Citing financial stress from the COVID-19 pandemic, South Carolina software business Blackbaud Inc. initiated a minor round of layoffs that took effect May 19.
The Daniel Island-based technology company would not disclose how many of its 3,400 employees were affected by the payroll cutback, stating only “it was a small percentage of our overall workforce.”
Blackbaud sells software and services that helps schools, churches, charities and other nonprofit groups raise money and manage their operations. Those institutions are struggling with fewer donations and revenue than usual.
In addition to the job cuts, Blackbaud had taken other steps to mitigate the effects of the pandemic. It has halted quarterly dividends to shareholders, cut executive salaries, frozen hiring and suspended contributions to employee retirement accounts.
“Despite those efforts, the impact of the pandemic on the global economy and our customers continues to evolve and remains uncertain,” a spokeswoman for the company said in a statement. “We have made the very difficult decision to reduce our workforce in order to preserve the long-term success of our mission to support the social good community.”
During a recent call with investors, chief financial officer Tony Boor warned that “there is now a great deal of uncertainty ahead in terms of how this COVID-19 disruption will impact our market, the economy and our company.”
Blackbaud isn’t alone in cutting jobs. Benefitfocus Inc., the other big tech employer on Daniel Island, announced it would lay off 250 workers in late April. And Boeing Co. has said it will need to reduce its headcount by 10 percent, affecting an unspecified number of workers at its North Charleston operations.
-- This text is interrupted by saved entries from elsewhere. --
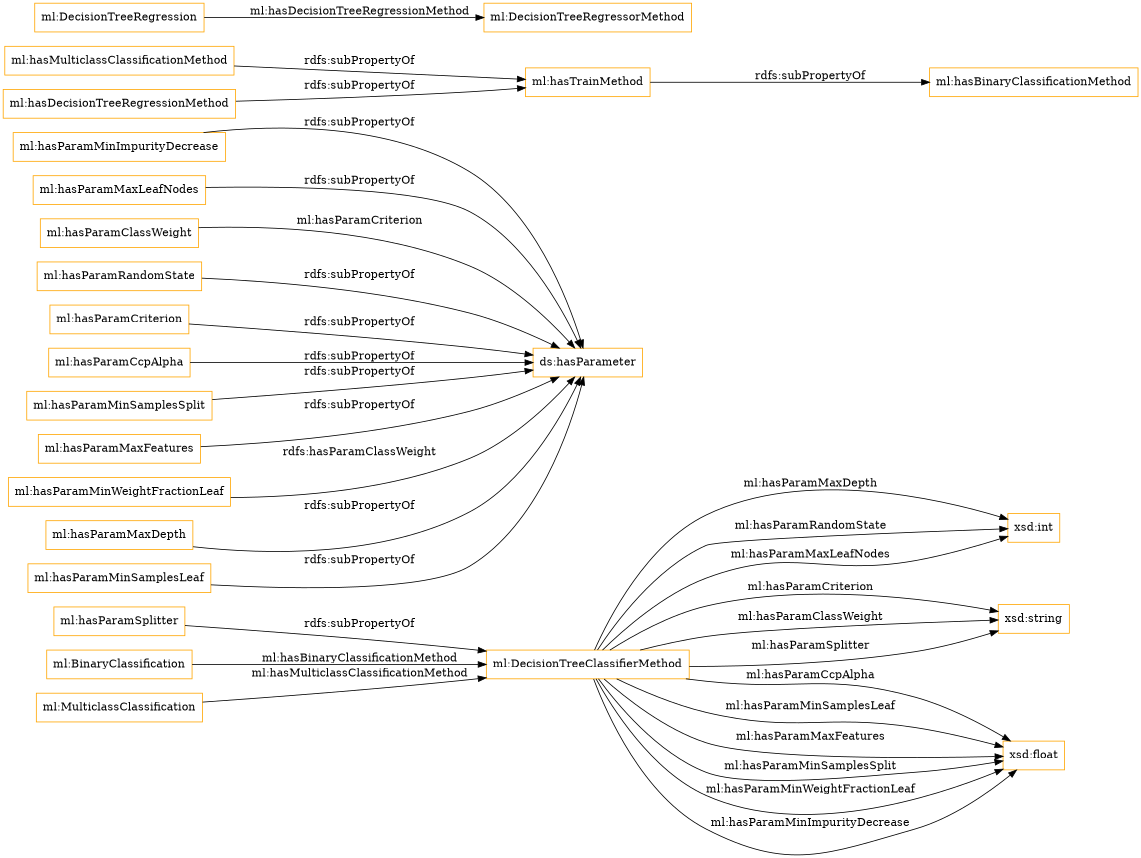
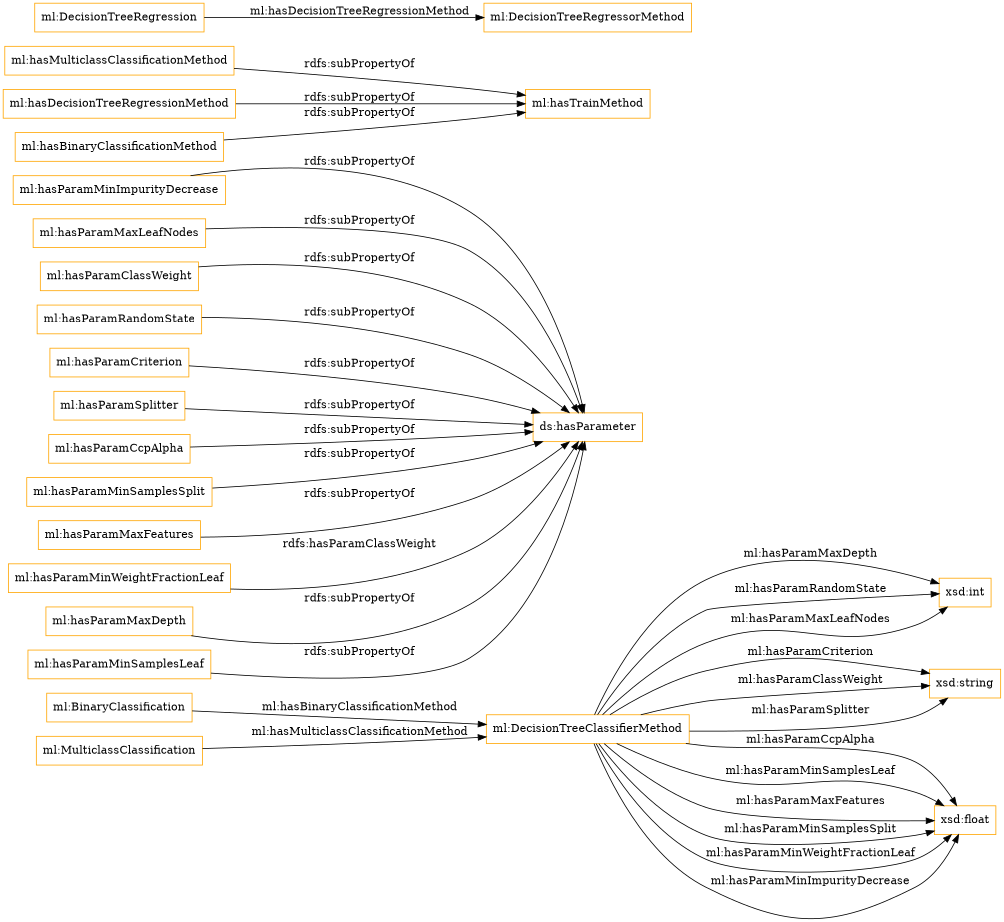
  digraph {
    rankdir=LR
    node [color=orange shape=rectangle]
    "ml:DecisionTreeClassifierMethod"
    "xsd:int"
    "xsd:string"
    "xsd:float"
    "ml:hasParamMinImpurityDecrease"
    "ds:hasParameter"
    "ml:hasParamMaxLeafNodes"
    "ml:hasParamClassWeight"
    "ml:hasParamRandomState"
    "ml:hasMulticlassClassificationMethod"
    "ml:hasTrainMethod"
    "ml:hasParamCriterion"
    "ml:hasParamSplitter"
    "ml:hasParamCcpAlpha"
    "ml:hasDecisionTreeRegressionMethod"
    "ml:hasParamMinSamplesSplit"
    "ml:hasParamMaxFeatures"
    "ml:hasParamMinWeightFractionLeaf"
    "ml:hasBinaryClassificationMethod"
    "ml:hasParamMaxDepth"
    "ml:hasParamMinSamplesLeaf"
    "ml:BinaryClassification"
    "ml:DecisionTreeRegression"
    "ml:DecisionTreeRegressorMethod"
    "ml:MulticlassClassification"
    "ml:DecisionTreeClassifierMethod" -> "xsd:int" [label="ml:hasParamMaxDepth"]
    "ml:DecisionTreeClassifierMethod" -> "xsd:int" [label="ml:hasParamRandomState"]
    "ml:DecisionTreeClassifierMethod" -> "xsd:int" [label="ml:hasParamMaxLeafNodes"]
    "ml:DecisionTreeClassifierMethod" -> "xsd:string" [label="ml:hasParamCriterion"]
    "ml:DecisionTreeClassifierMethod" -> "xsd:string" [label="ml:hasParamClassWeight"]
    "ml:DecisionTreeClassifierMethod" -> "xsd:string" [label="ml:hasParamSplitter"]
    "ml:DecisionTreeClassifierMethod" -> "xsd:float" [label="ml:hasParamCcpAlpha"]
    "ml:DecisionTreeClassifierMethod" -> "xsd:float" [label="ml:hasParamMinSamplesLeaf"]
    "ml:DecisionTreeClassifierMethod" -> "xsd:float" [label="ml:hasParamMaxFeatures"]
    "ml:DecisionTreeClassifierMethod" -> "xsd:float" [label="ml:hasParamMinSamplesSplit"]
    "ml:DecisionTreeClassifierMethod" -> "xsd:float" [label="ml:hasParamMinWeightFractionLeaf"]
    "ml:DecisionTreeClassifierMethod" -> "xsd:float" [label="ml:hasParamMinImpurityDecrease"]
    "ml:hasParamMinImpurityDecrease" -> "ds:hasParameter" [label="rdfs:subPropertyOf"]
    "ml:hasParamMaxLeafNodes" -> "ds:hasParameter" [label="rdfs:subPropertyOf"]
-   "ml:hasParamClassWeight" -> "ds:hasParameter" [label="ml:hasParamCriterion"]
+   "ml:hasParamClassWeight" -> "ds:hasParameter" [label="rdfs:subPropertyOf"]
    "ml:hasParamRandomState" -> "ds:hasParameter" [label="rdfs:subPropertyOf"]
    "ml:hasMulticlassClassificationMethod" -> "ml:hasTrainMethod" [label="rdfs:subPropertyOf"]
    "ml:hasParamCriterion" -> "ds:hasParameter" [label="rdfs:subPropertyOf"]
-   "ml:hasParamSplitter" -> "ml:DecisionTreeClassifierMethod" [label="rdfs:subPropertyOf"]
+   "ml:hasParamSplitter" -> "ds:hasParameter" [label="rdfs:subPropertyOf"]
    "ml:hasParamCcpAlpha" -> "ds:hasParameter" [label="rdfs:subPropertyOf"]
    "ml:hasDecisionTreeRegressionMethod" -> "ml:hasTrainMethod" [label="rdfs:subPropertyOf"]
    "ml:hasParamMinSamplesSplit" -> "ds:hasParameter" [label="rdfs:subPropertyOf"]
    "ml:hasParamMaxFeatures" -> "ds:hasParameter" [label="rdfs:subPropertyOf"]
    "ml:hasParamMinWeightFractionLeaf" -> "ds:hasParameter" [label="rdfs:hasParamClassWeight"]
-   "ml:hasTrainMethod" -> "ml:hasBinaryClassificationMethod" [label="rdfs:subPropertyOf"]
+   "ml:hasBinaryClassificationMethod" -> "ml:hasTrainMethod" [label="rdfs:subPropertyOf"]
    "ml:hasParamMaxDepth" -> "ds:hasParameter" [label="rdfs:subPropertyOf"]
    "ml:hasParamMinSamplesLeaf" -> "ds:hasParameter" [label="rdfs:subPropertyOf"]
    "ml:BinaryClassification" -> "ml:DecisionTreeClassifierMethod" [label="ml:hasBinaryClassificationMethod"]
    "ml:DecisionTreeRegression" -> "ml:DecisionTreeRegressorMethod" [label="ml:hasDecisionTreeRegressionMethod"]
    "ml:MulticlassClassification" -> "ml:DecisionTreeClassifierMethod" [label="ml:hasMulticlassClassificationMethod"]
  }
Blackbaud has offices worldwide, with most of its workers based at the Charleston headquarters.
With 2020 about halfway over, the South Carolina Research Authority says it has distributed $1.6 million in grants and investments to South Carolina startups.
Twenty companies received checks from the state-chartered institution, with the largest — $250,000 — going to Greenville-based cybersecurity firm Hook Security.
SCRA’s mentorship program for startups, SC Launch, has invested $950,000 so far this year.
Separately, the authority says it has invested $1.5 million into companies under its COVID-19 program in grants, loans and investments.